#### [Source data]
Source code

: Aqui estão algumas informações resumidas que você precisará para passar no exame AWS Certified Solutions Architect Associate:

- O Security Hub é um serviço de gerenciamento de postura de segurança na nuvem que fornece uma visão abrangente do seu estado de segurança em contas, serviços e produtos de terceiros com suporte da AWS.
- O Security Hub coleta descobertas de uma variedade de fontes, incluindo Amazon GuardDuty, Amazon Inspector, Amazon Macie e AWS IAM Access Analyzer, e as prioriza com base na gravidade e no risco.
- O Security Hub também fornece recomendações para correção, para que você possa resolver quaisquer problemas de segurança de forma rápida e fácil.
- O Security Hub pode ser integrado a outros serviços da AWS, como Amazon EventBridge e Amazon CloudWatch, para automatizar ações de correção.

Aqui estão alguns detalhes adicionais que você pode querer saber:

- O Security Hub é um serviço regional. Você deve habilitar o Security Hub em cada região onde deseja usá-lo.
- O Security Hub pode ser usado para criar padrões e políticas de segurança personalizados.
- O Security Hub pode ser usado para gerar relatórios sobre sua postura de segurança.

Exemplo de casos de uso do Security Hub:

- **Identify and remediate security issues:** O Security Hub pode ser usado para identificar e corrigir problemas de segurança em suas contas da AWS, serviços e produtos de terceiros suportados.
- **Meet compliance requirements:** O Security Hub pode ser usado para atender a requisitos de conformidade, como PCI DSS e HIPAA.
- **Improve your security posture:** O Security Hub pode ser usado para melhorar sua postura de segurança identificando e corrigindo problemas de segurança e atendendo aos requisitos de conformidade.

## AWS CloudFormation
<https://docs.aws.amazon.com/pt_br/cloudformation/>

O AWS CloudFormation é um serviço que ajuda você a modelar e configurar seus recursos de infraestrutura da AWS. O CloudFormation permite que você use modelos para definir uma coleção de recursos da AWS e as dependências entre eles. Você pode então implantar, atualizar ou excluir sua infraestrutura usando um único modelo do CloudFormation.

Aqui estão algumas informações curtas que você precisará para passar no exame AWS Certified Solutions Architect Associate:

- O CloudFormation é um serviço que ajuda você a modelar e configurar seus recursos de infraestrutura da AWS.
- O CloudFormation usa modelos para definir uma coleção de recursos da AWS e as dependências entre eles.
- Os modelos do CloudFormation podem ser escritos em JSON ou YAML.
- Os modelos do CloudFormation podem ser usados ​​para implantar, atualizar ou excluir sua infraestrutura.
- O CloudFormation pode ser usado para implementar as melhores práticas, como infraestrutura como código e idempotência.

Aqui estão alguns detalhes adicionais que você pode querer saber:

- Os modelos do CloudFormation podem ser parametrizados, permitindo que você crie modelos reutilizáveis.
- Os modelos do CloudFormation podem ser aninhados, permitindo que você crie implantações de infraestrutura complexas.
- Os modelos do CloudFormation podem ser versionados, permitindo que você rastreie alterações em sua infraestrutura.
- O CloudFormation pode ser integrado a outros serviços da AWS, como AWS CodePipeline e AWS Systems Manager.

#### [WHAT IS EXPECTED]
Transcribe the source data above word for word, keeping every line and all of its formatting unchanged.

#### [WRITTEN REPLY]
Source code

: Aqui estão algumas informações resumidas que você precisará para passar no exame AWS Certified Solutions Architect Associate:

- O Security Hub é um serviço de gerenciamento de postura de segurança na nuvem que fornece uma visão abrangente do seu estado de segurança em contas, serviços e produtos de terceiros com suporte da AWS.
- O Security Hub coleta descobertas de uma variedade de fontes, incluindo Amazon GuardDuty, Amazon Inspector, Amazon Macie e AWS IAM Access Analyzer, e as prioriza com base na gravidade e no risco.
- O Security Hub também fornece recomendações para correção, para que você possa resolver quaisquer problemas de segurança de forma rápida e fácil.
- O Security Hub pode ser integrado a outros serviços da AWS, como Amazon EventBridge e Amazon CloudWatch, para automatizar ações de correção.

Aqui estão alguns detalhes adicionais que você pode querer saber:

- O Security Hub é um serviço regional. Você deve habilitar o Security Hub em cada região onde deseja usá-lo.
- O Security Hub pode ser usado para criar padrões e políticas de segurança personalizados.
- O Security Hub pode ser usado para gerar relatórios sobre sua postura de segurança.

Exemplo de casos de uso do Security Hub:

- **Identify and remediate security issues:** O Security Hub pode ser usado para identificar e corrigir problemas de segurança em suas contas da AWS, serviços e produtos de terceiros suportados.
- **Meet compliance requirements:** O Security Hub pode ser usado para atender a requisitos de conformidade, como PCI DSS e HIPAA.
- **Improve your security posture:** O Security Hub pode ser usado para melhorar sua postura de segurança identificando e corrigindo problemas de segurança e atendendo aos requisitos de conformidade.

## AWS CloudFormation
<https://docs.aws.amazon.com/pt_br/cloudformation/>

O AWS CloudFormation é um serviço que ajuda você a modelar e configurar seus recursos de infraestrutura da AWS. O CloudFormation permite que você use modelos para definir uma coleção de recursos da AWS e as dependências entre eles. Você pode então implantar, atualizar ou excluir sua infraestrutura usando um único modelo do CloudFormation.

Aqui estão algumas informações curtas que você precisará para passar no exame AWS Certified Solutions Architect Associate:

- O CloudFormation é um serviço que ajuda você a modelar e configurar seus recursos de infraestrutura da AWS.
- O CloudFormation usa modelos para definir uma coleção de recursos da AWS e as dependências entre eles.
- Os modelos do CloudFormation podem ser escritos em JSON ou YAML.
- Os modelos do CloudFormation podem ser usados ​​para implantar, atualizar ou excluir sua infraestrutura.
- O CloudFormation pode ser usado para implementar as melhores práticas, como infraestrutura como código e idempotência.

Aqui estão alguns detalhes adicionais que você pode querer saber:

- Os modelos do CloudFormation podem ser parametrizados, permitindo que você crie modelos reutilizáveis.
- Os modelos do CloudFormation podem ser aninhados, permitindo que você crie implantações de infraestrutura complexas.
- Os modelos do CloudFormation podem ser versionados, permitindo que você rastreie alterações em sua infraestrutura.
- O CloudFormation pode ser integrado a outros serviços da AWS, como AWS CodePipeline e AWS Systems Manager.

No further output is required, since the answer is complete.